BEGIN INFORMATION SHOWN

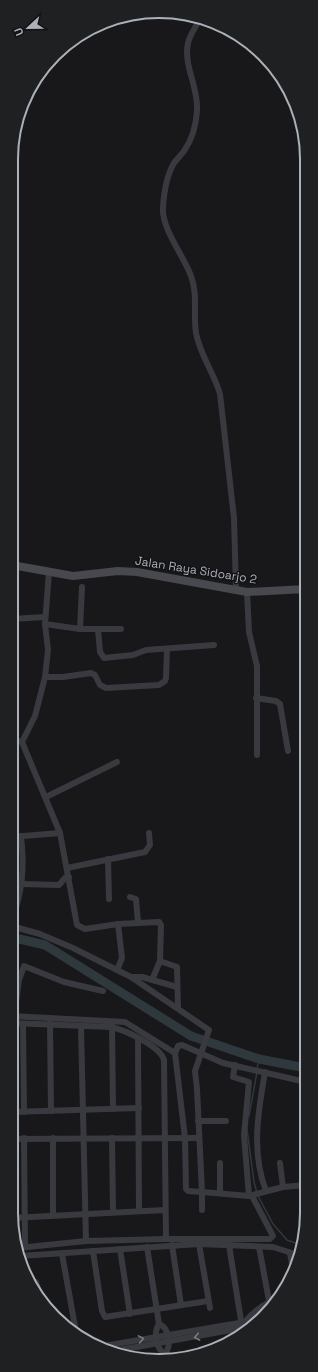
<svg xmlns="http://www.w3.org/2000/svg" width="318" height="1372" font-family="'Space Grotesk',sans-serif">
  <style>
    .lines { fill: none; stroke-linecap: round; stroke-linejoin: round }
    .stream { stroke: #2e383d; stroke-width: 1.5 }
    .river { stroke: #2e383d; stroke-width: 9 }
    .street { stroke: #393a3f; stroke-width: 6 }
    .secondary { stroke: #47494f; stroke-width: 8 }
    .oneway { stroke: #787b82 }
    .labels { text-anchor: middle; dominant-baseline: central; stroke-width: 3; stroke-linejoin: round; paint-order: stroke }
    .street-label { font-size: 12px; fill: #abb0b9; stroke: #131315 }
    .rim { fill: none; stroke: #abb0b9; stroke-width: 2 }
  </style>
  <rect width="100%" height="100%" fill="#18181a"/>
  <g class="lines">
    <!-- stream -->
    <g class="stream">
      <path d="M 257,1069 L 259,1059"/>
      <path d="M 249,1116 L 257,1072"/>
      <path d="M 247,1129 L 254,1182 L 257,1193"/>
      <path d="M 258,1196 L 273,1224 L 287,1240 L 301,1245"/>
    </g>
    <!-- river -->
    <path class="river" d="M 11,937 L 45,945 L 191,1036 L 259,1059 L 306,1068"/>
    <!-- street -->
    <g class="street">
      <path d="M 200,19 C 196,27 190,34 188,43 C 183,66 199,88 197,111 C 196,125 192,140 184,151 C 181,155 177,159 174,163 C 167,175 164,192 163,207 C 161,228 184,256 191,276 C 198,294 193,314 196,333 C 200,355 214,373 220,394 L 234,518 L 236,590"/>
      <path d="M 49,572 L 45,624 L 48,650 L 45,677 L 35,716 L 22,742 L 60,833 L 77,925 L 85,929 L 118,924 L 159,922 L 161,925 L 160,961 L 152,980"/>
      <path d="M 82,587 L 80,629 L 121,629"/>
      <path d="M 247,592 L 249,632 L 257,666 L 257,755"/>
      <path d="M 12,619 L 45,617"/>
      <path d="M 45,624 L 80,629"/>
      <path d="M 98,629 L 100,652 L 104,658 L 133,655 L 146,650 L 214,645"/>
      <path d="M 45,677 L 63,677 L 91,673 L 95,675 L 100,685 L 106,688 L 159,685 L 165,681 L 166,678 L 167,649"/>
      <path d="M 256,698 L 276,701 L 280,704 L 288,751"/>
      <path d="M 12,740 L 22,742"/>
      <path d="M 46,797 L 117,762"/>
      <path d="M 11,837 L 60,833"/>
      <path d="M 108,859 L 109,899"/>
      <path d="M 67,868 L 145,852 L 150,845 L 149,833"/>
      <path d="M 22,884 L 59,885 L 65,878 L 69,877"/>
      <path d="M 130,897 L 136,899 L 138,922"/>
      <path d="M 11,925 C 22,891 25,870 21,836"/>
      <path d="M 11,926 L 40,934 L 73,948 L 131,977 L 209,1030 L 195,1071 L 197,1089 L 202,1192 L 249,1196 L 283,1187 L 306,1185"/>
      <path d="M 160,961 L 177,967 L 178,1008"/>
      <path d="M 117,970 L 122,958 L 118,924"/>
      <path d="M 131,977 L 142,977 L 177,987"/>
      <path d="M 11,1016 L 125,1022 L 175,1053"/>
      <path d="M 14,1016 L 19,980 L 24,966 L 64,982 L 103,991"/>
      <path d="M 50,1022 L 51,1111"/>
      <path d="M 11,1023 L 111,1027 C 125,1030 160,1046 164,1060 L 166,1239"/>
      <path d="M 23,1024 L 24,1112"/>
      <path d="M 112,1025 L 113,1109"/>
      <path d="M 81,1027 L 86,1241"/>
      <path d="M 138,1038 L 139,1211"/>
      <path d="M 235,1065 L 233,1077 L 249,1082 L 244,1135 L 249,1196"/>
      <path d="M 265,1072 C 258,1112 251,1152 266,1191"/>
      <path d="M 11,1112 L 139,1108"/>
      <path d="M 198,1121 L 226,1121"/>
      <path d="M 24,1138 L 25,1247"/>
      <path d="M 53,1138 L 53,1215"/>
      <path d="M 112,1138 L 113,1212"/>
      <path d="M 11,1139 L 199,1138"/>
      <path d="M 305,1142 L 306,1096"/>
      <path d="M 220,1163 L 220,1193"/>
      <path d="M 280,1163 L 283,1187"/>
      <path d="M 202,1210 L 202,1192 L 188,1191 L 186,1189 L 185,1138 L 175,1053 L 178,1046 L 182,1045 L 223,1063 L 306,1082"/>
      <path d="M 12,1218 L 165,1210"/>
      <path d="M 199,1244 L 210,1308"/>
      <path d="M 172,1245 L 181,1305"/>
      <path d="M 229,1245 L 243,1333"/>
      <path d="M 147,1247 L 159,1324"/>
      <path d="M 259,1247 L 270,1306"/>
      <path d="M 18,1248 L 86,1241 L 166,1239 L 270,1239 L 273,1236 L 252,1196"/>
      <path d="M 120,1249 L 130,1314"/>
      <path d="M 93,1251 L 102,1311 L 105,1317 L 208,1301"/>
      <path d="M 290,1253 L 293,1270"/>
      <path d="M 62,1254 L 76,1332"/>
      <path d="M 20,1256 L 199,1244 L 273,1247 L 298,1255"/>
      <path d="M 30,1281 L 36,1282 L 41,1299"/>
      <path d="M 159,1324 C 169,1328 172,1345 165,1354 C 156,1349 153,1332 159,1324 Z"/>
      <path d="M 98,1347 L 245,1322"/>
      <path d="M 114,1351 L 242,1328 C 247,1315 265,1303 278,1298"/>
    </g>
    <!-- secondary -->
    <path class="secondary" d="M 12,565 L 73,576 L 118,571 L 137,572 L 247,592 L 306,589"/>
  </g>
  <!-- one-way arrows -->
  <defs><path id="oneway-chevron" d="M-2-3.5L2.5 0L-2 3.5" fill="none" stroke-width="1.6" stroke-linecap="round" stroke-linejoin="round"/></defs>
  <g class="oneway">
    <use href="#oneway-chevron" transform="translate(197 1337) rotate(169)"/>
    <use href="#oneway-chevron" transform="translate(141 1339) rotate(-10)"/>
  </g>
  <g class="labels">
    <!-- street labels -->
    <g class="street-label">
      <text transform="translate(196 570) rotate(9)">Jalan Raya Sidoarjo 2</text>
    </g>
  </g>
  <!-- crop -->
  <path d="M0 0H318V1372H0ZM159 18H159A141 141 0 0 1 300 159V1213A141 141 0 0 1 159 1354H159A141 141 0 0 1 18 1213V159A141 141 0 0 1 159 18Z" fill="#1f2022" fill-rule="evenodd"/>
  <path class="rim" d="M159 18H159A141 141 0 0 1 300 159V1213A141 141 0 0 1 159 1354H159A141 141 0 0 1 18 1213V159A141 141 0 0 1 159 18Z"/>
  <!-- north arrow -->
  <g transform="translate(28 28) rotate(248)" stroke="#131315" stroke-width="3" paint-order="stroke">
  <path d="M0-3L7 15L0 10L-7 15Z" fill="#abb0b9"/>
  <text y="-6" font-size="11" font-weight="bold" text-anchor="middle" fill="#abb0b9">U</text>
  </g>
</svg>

END INFORMATION SHOWN
BEGIN INFORMATION SHOWN

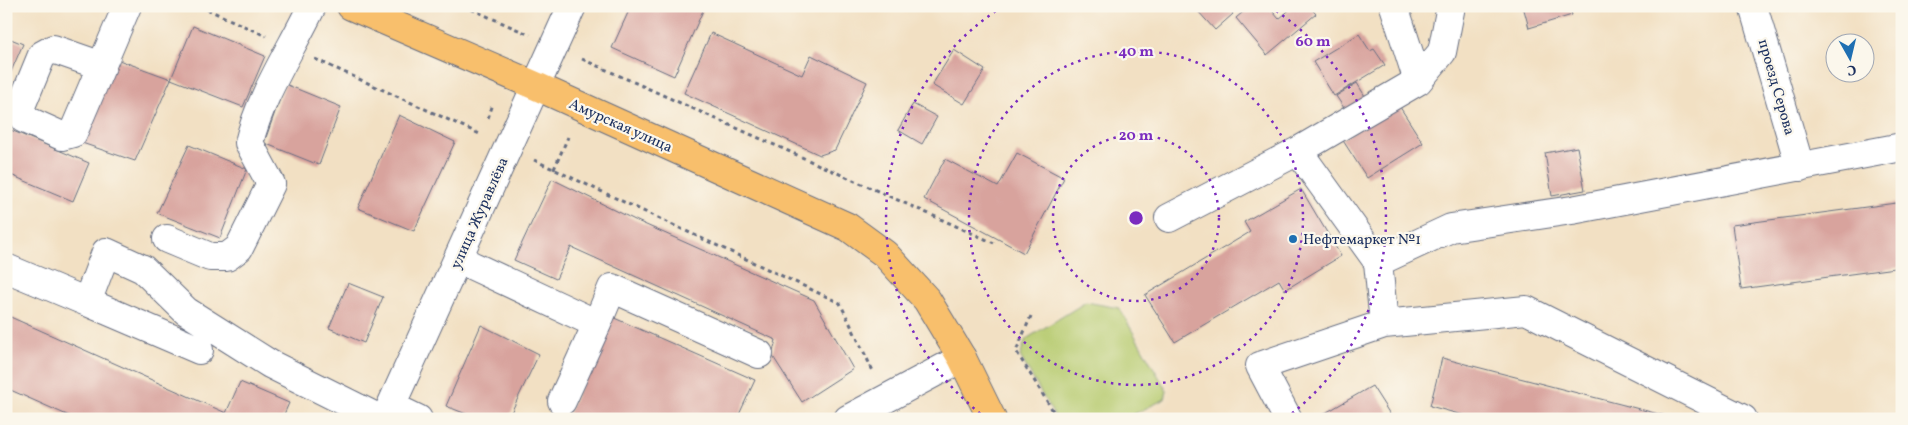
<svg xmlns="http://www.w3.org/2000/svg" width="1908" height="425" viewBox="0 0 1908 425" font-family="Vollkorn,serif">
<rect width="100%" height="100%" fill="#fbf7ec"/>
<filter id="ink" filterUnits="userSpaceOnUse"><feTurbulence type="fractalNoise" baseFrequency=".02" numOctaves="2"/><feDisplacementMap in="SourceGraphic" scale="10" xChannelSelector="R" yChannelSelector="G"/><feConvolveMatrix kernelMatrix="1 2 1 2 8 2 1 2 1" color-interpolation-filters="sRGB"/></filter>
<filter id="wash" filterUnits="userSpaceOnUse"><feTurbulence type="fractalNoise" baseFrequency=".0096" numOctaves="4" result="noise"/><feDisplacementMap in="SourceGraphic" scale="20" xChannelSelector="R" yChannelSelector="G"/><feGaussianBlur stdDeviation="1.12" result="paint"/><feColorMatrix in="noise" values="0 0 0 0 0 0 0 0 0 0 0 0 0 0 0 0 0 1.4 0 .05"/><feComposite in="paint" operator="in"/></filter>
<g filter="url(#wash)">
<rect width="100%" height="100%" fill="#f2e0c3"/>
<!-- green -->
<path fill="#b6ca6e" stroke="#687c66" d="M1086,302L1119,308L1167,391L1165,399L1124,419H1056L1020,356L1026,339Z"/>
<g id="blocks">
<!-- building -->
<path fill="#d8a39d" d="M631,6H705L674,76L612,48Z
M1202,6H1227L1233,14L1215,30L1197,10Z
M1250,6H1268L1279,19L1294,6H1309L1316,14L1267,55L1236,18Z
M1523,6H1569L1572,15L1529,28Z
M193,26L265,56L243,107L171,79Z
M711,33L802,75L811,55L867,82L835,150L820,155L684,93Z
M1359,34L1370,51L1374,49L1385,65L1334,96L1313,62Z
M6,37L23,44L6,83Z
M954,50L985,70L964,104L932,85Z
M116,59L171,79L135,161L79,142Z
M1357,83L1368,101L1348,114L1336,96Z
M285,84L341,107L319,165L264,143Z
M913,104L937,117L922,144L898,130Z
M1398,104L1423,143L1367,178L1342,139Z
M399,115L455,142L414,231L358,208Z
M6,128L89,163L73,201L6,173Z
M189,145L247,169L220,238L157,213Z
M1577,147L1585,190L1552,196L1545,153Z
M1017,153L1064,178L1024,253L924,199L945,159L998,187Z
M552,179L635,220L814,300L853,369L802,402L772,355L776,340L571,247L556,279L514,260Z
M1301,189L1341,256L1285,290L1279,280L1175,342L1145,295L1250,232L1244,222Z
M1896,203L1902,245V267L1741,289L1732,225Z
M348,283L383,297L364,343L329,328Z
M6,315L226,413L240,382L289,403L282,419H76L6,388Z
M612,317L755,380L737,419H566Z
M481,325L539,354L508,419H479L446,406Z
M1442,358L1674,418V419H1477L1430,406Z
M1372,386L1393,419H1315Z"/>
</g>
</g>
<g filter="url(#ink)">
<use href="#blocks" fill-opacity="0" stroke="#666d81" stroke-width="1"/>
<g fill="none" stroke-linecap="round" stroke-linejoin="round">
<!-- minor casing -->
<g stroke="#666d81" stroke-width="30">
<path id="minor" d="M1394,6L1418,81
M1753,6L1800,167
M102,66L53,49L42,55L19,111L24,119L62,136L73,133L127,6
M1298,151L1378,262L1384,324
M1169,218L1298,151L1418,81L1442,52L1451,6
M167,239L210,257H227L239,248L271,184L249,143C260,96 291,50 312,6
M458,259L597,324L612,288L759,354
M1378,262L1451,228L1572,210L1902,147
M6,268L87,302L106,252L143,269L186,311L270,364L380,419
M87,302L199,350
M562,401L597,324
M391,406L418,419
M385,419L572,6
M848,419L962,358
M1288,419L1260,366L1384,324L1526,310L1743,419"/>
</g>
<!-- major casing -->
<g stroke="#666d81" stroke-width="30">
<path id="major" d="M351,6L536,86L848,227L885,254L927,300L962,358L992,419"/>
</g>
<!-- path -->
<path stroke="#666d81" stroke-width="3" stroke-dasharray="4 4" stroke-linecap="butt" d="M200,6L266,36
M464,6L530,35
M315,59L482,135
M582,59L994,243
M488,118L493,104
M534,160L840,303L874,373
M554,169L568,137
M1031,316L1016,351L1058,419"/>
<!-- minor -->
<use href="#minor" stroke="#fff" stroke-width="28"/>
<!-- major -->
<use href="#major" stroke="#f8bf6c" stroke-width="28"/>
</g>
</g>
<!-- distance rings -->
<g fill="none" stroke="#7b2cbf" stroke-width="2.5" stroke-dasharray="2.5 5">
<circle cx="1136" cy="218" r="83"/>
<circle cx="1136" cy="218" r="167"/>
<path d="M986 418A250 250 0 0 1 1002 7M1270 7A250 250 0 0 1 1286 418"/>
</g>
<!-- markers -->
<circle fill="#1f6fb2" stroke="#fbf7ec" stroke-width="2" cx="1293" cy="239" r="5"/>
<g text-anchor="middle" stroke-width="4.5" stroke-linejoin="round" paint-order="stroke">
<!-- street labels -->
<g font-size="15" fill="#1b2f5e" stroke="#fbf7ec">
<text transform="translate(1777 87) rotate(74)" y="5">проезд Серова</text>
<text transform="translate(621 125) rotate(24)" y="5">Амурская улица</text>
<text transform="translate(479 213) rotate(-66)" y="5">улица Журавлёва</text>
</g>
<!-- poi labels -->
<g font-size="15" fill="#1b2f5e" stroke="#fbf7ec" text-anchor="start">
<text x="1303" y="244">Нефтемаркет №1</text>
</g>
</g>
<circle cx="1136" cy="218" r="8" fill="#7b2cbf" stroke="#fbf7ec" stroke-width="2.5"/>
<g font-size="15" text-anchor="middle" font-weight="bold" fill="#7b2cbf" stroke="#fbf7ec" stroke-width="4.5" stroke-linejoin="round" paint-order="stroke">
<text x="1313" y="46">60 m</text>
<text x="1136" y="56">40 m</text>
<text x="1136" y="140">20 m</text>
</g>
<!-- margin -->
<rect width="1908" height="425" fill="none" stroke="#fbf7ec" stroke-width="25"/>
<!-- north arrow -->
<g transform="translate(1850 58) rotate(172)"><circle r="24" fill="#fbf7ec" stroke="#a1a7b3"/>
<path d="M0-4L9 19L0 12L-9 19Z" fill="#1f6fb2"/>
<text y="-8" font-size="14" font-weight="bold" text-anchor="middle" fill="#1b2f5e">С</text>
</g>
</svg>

END INFORMATION SHOWN

Copy each line of the data that includes the word "lines".

[TASK RESPONSE]
    .lines { fill: none; stroke-linecap: round; stroke-linejoin: round }
  <g class="lines">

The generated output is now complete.